With the pictures excluded, reproduce all of the data exactly.

:: Data listing ::

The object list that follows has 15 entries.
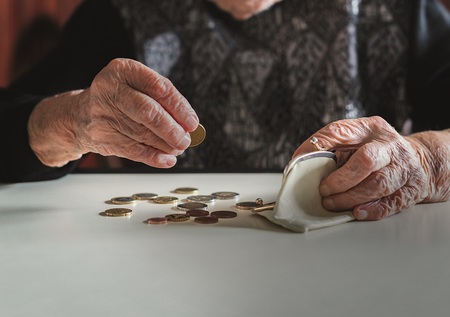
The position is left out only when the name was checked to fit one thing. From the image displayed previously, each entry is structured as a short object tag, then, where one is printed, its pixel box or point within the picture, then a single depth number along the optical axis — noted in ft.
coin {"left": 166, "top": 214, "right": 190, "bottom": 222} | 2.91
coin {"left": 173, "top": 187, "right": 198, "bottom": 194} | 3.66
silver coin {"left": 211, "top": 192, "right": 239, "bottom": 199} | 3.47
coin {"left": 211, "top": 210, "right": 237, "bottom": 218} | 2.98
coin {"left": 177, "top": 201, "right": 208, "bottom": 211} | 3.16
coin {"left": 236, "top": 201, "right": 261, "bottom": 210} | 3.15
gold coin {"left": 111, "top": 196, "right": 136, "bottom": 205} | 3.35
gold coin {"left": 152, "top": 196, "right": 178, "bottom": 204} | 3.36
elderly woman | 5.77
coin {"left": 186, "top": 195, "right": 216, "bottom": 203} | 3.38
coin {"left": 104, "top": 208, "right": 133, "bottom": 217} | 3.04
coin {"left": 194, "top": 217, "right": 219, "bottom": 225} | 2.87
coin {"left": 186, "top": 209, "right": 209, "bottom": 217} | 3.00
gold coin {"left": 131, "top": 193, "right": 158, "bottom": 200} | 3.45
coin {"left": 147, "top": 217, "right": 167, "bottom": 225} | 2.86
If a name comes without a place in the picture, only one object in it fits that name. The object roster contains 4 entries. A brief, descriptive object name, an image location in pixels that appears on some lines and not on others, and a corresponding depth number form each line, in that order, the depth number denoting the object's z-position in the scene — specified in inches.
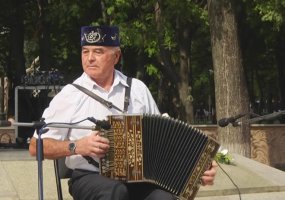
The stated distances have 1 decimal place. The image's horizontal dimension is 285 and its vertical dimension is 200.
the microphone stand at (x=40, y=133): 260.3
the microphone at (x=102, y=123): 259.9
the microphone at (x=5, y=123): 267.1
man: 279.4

:::

■ Output of the task:
The object list that follows has 15 entries.
The position is left out only when the name was checked to fit one thing. From the image displayed previously, each entry is structured as a short object tag, then, where one is printed, its pixel box or point within the picture, then a single depth number along the optical axis — noted in ft.
coin {"left": 166, "top": 214, "right": 190, "bottom": 222} | 2.91
coin {"left": 173, "top": 187, "right": 198, "bottom": 194} | 3.66
silver coin {"left": 211, "top": 192, "right": 239, "bottom": 199} | 3.47
coin {"left": 211, "top": 210, "right": 237, "bottom": 218} | 2.98
coin {"left": 177, "top": 201, "right": 208, "bottom": 211} | 3.16
coin {"left": 236, "top": 201, "right": 261, "bottom": 210} | 3.15
gold coin {"left": 111, "top": 196, "right": 136, "bottom": 205} | 3.35
gold coin {"left": 152, "top": 196, "right": 178, "bottom": 204} | 3.36
elderly woman | 5.77
coin {"left": 186, "top": 195, "right": 216, "bottom": 203} | 3.38
coin {"left": 104, "top": 208, "right": 133, "bottom": 217} | 3.04
coin {"left": 194, "top": 217, "right": 219, "bottom": 225} | 2.87
coin {"left": 186, "top": 209, "right": 209, "bottom": 217} | 3.00
gold coin {"left": 131, "top": 193, "right": 158, "bottom": 200} | 3.45
coin {"left": 147, "top": 217, "right": 167, "bottom": 225} | 2.86
If a name comes without a place in the picture, only one object in it fits that name. The object roster contains 4 entries. A brief, descriptive object name, an image location in pixels that appears on some lines and not on others, and a corresponding depth number form each line, in that order, the depth number denoting the object's z-position in the scene — specified in inches.
The stated distances have 1 decimal place. The image's horizontal dimension is 285 and its vertical dimension is 200.
the microphone stand at (x=40, y=133): 260.3
the microphone at (x=102, y=123): 259.9
the microphone at (x=5, y=123): 267.1
man: 279.4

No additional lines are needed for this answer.